The Food and Drug Administration doesn’t want people having sex.

At least that’s the conclusion one arrives at, given the findings of a study released by the Government Accountability Office. The GAO is a nonpartisan branch of the government with the burden of watching other supposedly nonpartisan branches of the government. When investigating the FDA’s ruling on over-the-counter sales of the morning-after pill, the GAO found that “four aspects of (the) review processes were unusual” and that the process was atypical in comparison with other FDA decisions.

According to the FDA’s Web site, it is “a federal science-based law enforcement agency mandated to protect public health and safety.”

The findings have given credence to many detractors of the decision who have claimed that the FDA was giving weight to the opinions of social conservatives who fear that making the pill readily available will lead to an increase in sexually promiscuous activity and the number of sexually transmitted infections in the United States.

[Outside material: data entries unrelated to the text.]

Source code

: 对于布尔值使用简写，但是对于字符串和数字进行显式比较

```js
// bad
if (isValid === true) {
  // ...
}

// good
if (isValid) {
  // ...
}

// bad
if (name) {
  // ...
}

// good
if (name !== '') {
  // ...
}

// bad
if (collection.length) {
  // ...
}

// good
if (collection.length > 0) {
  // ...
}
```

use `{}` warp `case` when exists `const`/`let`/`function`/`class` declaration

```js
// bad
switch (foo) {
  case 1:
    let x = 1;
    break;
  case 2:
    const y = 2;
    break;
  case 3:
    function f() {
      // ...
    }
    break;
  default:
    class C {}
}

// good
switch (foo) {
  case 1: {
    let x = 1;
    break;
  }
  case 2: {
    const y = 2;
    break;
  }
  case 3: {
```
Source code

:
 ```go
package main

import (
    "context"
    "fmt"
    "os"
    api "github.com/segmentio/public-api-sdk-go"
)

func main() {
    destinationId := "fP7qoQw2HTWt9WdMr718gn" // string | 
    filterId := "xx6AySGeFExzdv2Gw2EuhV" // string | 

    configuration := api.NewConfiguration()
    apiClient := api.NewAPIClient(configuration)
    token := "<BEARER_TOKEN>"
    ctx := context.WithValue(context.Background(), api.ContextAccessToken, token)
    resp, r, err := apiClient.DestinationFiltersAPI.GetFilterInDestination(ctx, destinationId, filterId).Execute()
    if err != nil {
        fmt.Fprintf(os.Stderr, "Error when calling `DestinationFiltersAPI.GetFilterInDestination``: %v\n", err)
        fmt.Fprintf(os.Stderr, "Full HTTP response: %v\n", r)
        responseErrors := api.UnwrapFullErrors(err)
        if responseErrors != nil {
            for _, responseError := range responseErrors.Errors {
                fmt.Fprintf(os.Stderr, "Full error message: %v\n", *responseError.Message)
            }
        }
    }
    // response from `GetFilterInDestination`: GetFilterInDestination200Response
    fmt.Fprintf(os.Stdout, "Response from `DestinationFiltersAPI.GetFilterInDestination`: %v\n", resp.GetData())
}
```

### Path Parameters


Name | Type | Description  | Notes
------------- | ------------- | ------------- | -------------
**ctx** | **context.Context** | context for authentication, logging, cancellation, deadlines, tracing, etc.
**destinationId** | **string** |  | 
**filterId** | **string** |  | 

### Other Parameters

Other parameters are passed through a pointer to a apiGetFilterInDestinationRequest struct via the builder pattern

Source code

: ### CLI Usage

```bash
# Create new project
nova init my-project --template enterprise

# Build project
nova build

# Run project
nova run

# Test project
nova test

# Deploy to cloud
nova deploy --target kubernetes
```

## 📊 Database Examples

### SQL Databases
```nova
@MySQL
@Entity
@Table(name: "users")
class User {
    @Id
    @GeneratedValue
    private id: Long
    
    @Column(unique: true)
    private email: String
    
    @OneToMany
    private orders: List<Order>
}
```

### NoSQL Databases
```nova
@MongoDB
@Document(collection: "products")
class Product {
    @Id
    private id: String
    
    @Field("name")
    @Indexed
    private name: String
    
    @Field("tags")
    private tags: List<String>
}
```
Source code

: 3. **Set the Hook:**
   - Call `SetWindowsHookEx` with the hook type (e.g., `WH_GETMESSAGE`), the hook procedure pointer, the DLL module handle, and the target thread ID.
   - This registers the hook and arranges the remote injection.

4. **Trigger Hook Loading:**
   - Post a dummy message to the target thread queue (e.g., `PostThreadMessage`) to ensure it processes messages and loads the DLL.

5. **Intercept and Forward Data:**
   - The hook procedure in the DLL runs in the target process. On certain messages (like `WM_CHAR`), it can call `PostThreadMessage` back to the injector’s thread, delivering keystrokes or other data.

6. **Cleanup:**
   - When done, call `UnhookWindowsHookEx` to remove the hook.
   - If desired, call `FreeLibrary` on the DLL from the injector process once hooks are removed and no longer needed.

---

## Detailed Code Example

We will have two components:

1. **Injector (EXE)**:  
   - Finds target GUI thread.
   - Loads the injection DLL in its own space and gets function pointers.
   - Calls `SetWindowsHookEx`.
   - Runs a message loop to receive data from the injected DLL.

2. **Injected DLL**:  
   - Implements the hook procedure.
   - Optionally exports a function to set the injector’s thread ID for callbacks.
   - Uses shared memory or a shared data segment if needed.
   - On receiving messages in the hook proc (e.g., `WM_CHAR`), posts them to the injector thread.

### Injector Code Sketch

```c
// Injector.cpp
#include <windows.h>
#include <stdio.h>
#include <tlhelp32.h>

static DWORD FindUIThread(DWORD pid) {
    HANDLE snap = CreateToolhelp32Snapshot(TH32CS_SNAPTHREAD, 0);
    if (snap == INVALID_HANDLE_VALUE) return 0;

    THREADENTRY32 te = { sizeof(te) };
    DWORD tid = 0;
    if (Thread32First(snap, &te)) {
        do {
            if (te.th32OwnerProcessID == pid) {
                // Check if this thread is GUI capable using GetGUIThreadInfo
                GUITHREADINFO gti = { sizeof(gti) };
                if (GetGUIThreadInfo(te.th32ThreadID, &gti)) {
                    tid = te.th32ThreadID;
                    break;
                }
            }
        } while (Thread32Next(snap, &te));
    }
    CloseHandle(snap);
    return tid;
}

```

In skirting its mandated duties, the FDA has undermined its very existence. Why bother having a science-based regulatory body approving drugs if its rulings are subject to the court of public opinion?

Were the FDA doing its job fully and properly, it would examine nations that have already approved the morning-after pill for over-the-counter sale and take into account both the effect it has had on their societies and measure the use among the population.

In Britain and Australia, where the morning-after pill can be purchased at pharmacies, studies and research tracking the use of the pill have deflated most of the horrors governing the FDA’s acquiescence.

Britain’s Office for National Statistics found that while over-the-counter purchases of the morning-after pill rose significantly over the past year, the number of women using the pill held steady at 7 percent of the nation’s 16- to 49-year-old women.

A study reported on by the Australian Associated Press found that many women who use the over-the-counter pill in that nation are in ongoing relationships. In both nations, the majority of women surveyed provided a common response for why they use the pill: broken condoms.

What this means, of course, is that they were already having regular sex. The freedom of being able to buy an over-the-counter Plan B didn’t trump the freedom of being able to buy condoms over the counter.

The FDA has disapproved the widespread use of a pill that has been found safe for its users and which has been proven socially benign by countries sensible enough to invest in the idea – and all because of the fear, uncertainty and doubt of those who, by its very definition, it should ignore.